When it comes to the early console wars, most gamers only know one name and that is Atari. But there were other console manufacturers that made their mark on the industry before succumbing to the whims of the market or falling under the weight of their own irrelevance and these bits of kit deserve as much love and respect, if not more so, than those names we know and love.
Though Sega and Nintendo would later come to define the console wars and video game rivalry even unto today, the Commodore 64 not only presented a compelling alternative to Atari home devices but also produced a stable of classic games such as Bubble Bobble, Maniac Mansion, California Games, and Summer Games.
Not only that but the Commodore 64 introduced people to the idea of using a computer for a wide variety of daily tasks in addition to gaming.

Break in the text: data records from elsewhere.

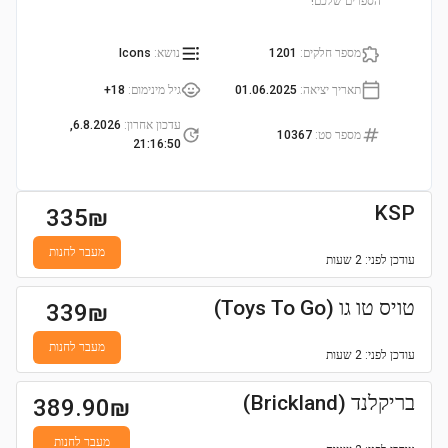
הספרים שלכם!
מספר חלקים
:
1201
נושא
:
Icons
תאריך יציאה
:
01.06.2025
גיל מינימום
:
18+
עדכון אחרון
:
6.8.2026,
מספר סט
:
10367
21:16:50
KSP
335
₪
מעבר לחנות
עודכן
לפני: 2 שעות
טויס טו גו (Toys To Go)
339
₪
מעבר לחנות
עודכן
לפני: 2 שעות
בריקלנד (Brickland)
389.90
₪
מעבר לחנות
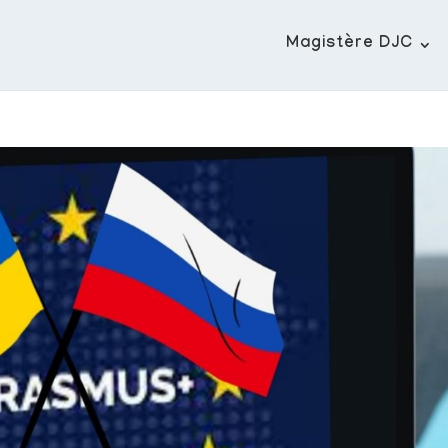
Magistère DJC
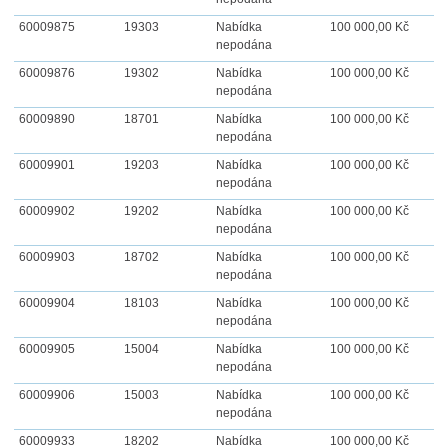
60009875
19303
Nabídka
100 000,00 Kč
nepodána
60009876
19302
Nabídka
100 000,00 Kč
nepodána
60009890
18701
Nabídka
100 000,00 Kč
nepodána
60009901
19203
Nabídka
100 000,00 Kč
nepodána
60009902
19202
Nabídka
100 000,00 Kč
nepodána
60009903
18702
Nabídka
100 000,00 Kč
nepodána
60009904
18103
Nabídka
100 000,00 Kč
nepodána
60009905
15004
Nabídka
100 000,00 Kč
nepodána
60009906
15003
Nabídka
100 000,00 Kč
nepodána
60009933
18202
Nabídka
100 000,00 Kč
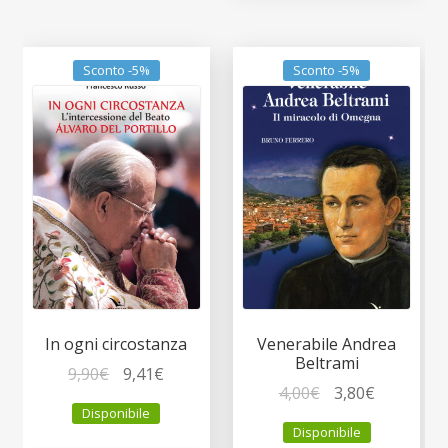
Sconto -5%
Sconto -5%
In ogni circostanza
Venerabile Andrea
Beltrami
Il
Il
9,90
€
9,41
€
Il
Il
4,00
€
3,80
€
prezzo
prezzo
Disponibile
prezzo
prezzo
originale
attuale
Disponibile
originale
attuale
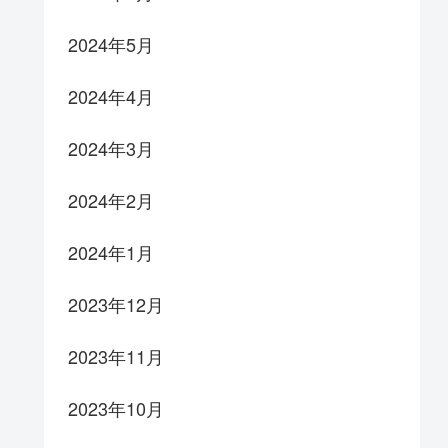
2024年5月
2024年4月
2024年3月
2024年2月
2024年1月
2023年12月
2023年11月
2023年10月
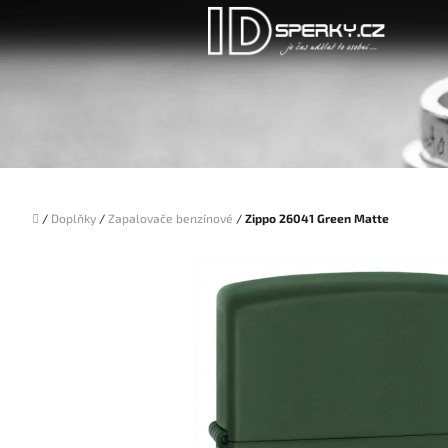
Přejít
na
obsah
Domů
/
Doplňky
/
Zapalovače benzínové
/
Zippo 26041 Green Matte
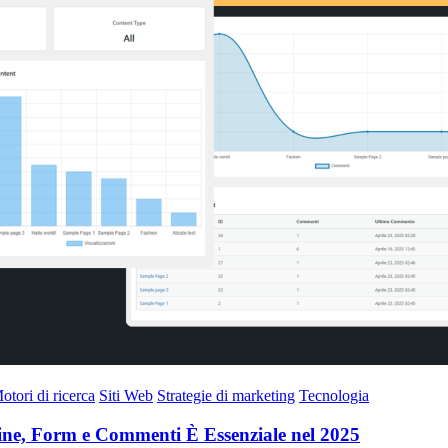
otori di ricerca
Siti Web
Strategie di marketing
Tecnologia
gine, Form e Commenti È Essenziale nel 2025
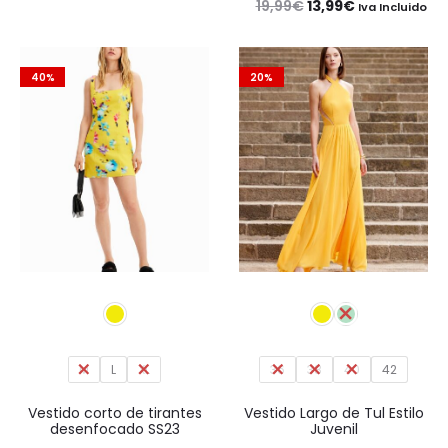
El
El
19,99
€
13,99
€
Iva Incluido
original
actual
precio
precio
era:
es:
original
actual
40%
20%
57,25€.
40,08€.
era:
es:
19,99€.
13,99€.
M
L
XL
36
38
40
42
Vestido corto de tirantes
Vestido Largo de Tul Estilo
desenfocado SS23
Juvenil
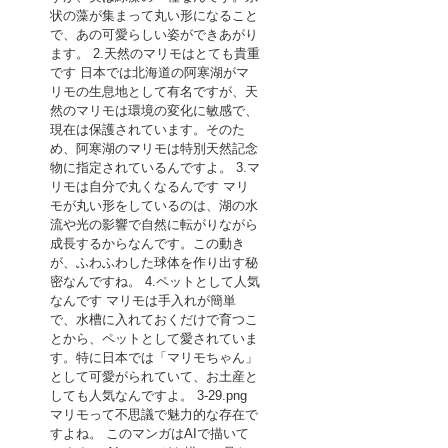
状の藻が集まって丸い形になること
で、あの可愛らしい姿ができあがり
ます。 2.天然のマリモはとても貴重
です 日本では北海道の阿寒湖がマ
リモの生息地として有名ですが、天
然のマリモは環境の変化に敏感で、
現在は保護されています。そのた
め、阿寒湖のマリモは特別天然記念
物に指定されているんですよ。 3.マ
リモは自分で丸くなるんです マリ
モが丸い形をしているのは、湖の水
流や光の影響で自然に転がりながら
成長するからなんです。この動き
が、ふわふわした球体を作り出す秘
密なんですね。 4.ペットとして人気
なんです マリモは手入れが簡単
で、水槽に入れておくだけで育つこ
とから、ペットとして愛されていま
す。特に日本では「マリモちゃん」
として可愛がられていて、お土産と
しても人気なんですよ。 3-29.png
マリモって不思議で魅力的な存在で
すよね。 このマンガはAIで描いて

The Commodore 64’s unassuming exterior
An 8-bit home computer that debuted in January 1982 at the Consumer Electronics Show, the Commodore 64 by Commodore International was the reigning king of the 8-bit computer market from its debut until 1986, capturing some 40 to 60 percent of the market in any given year and beating out competitive offerings from IBM, Atari, and Apple. The Commodore 64 was such a commercial success that it still holds the distinction today of being the single best-selling personal computer in history with estimated lifetime sales between 10 million and 17 million units. Part of the reason for the Commodore 64’s success was its wide distribution network which included vendors outside of the traditional electronics channel and truly brought the device to the greater masses. In addition, Commodore International instituted rigorous cost controls and moved the manufacture of many parts in-house in order to accomplish this goal.